Há ainda uma terceira perspectiva, menos explorada na discussão pública: a dos próprios trabalhadores que, em muitas situações, preferem negociar diretamente com o credor antes de ter parte do salário penhorada sem negociação prévia. Para esses, a ausência de mediação extrajudicial antes da execução gera custo processual desnecessário e arrasta o devedor para um circuito judicial que poderia ser evitado.

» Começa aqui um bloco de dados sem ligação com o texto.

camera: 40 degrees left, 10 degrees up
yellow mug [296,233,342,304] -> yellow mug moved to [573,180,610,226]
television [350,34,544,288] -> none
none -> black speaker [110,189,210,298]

Cenários e o que a decisão do STJ pode mudar

Se a Corte Especial fixar parâmetros rígidos de proporcionalidade — definindo percentuais máximos de penhora e critérios objetivos para o cálculo do mínimo existencial —, o efeito mais provável é a redução de recursos e incidentes processuais que hoje consomem tempo dos tribunais sem gerar certeza para nenhuma das partes. A previsibilidade beneficiaria tanto o credor, que poderia calcular o tempo e o valor recuperável, quanto o devedor, que saberia com antecedência o percentual de sua renda sujeito a constrição.

Caso o STJ adote entendimento mais aberto à discricionariedade judicial na análise caso a caso, o resultado tende a ser maior heterogeneidade de decisões em primeiro grau, com concentração de recursos no STJ e elevação do estoque de processos em tramitação na Corte. Esse cenário alimenta a crítica de que o tribunal acaba funcionando como terceira instância de fato, sem que a decisão de fundo resolva o problema estrutural da execução civil no país.

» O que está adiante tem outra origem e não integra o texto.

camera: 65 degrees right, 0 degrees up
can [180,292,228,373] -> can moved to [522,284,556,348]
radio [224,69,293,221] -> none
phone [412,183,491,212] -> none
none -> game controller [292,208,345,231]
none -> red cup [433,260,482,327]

Uma terceira possibilidade é que o tribunal condicione a penhora à prévia tentativa de solução extrajudicial — tema que também tramita na Corte Especial em outro precedente sobre a exigência de comprovação prévia de composição como condição para o ajuizamento de demandas consumeristas. Se os dois temas forem conectados na jurisprudência, o efeito pode ser significativo sobre o fluxo de execuções e sobre o próprio mercado de recuperação de crédito.

Limites da análise e o que permanece incerto

Qualquer avaliação sobre os impactos da decisão deve reconhecer que o Judiciário brasileiro não opera isoladamente. A legislação processual já permite, em tese, a penhora de percentual da remuneração mediante ordem judicial específica; a questão central é quanto dessa competência tem sido usada de forma coordenada e quanto tem gerado decisões dispersas e de difícil execução prática. A eficácia de qualquer precedente do STJ sobre penhora salarial depende também de como os tribunais de primeiro grau vão implementar eventual tese vinculante, processo que historicamente apresenta defasagem entre a orientação superior e a prática forense local.

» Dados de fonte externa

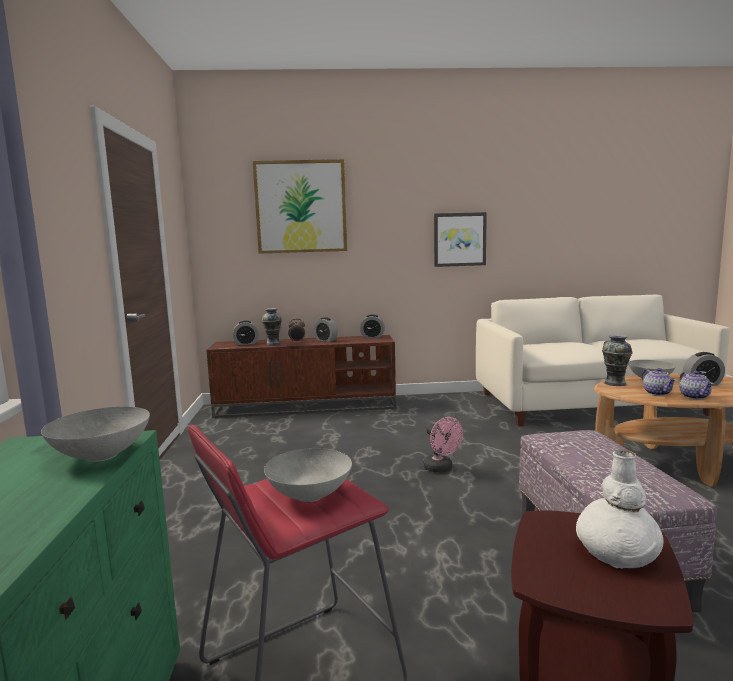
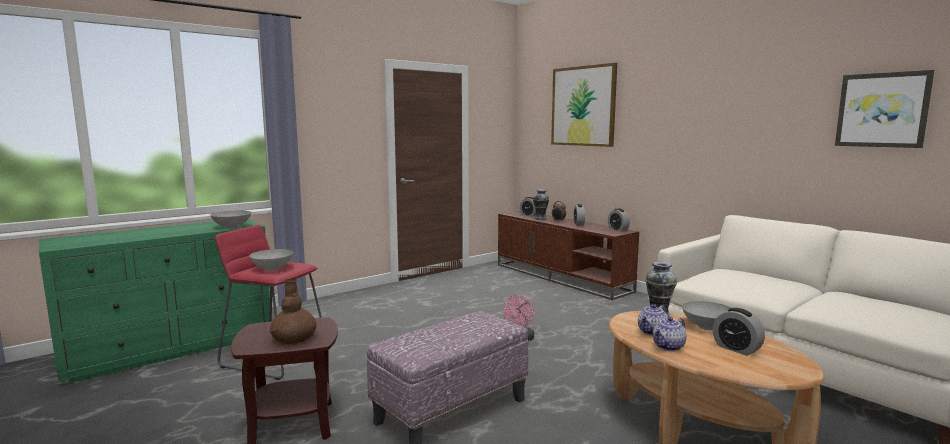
camera: 55 degrees right, 0 degrees up
picture [434,212,487,267] -> picture moved to [835,70,934,148]
white vase [576,449,664,569] -> brown vase [270,279,317,344]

Permanecem também incertas as consequências práticas para o mercado de crédito consignado, que tem nos salários penhoráveis uma variável de risco na precificação de operações. Uma jurisprudência mais aberta à penhora poderia pressionar as taxas desse segmento, com efeitos colaterais sobre o acesso ao crédito para grupos já vulneráveis ao superendividamento.


Este artigo foi elaborado com apoio de inteligência artificial generativa como ferramenta de assistência à redação. O conteúdo foi revisado e validado antes da publicação. As análises e opiniões expressas são de responsabilidade do autor e não constituem aconselhamento jurídico.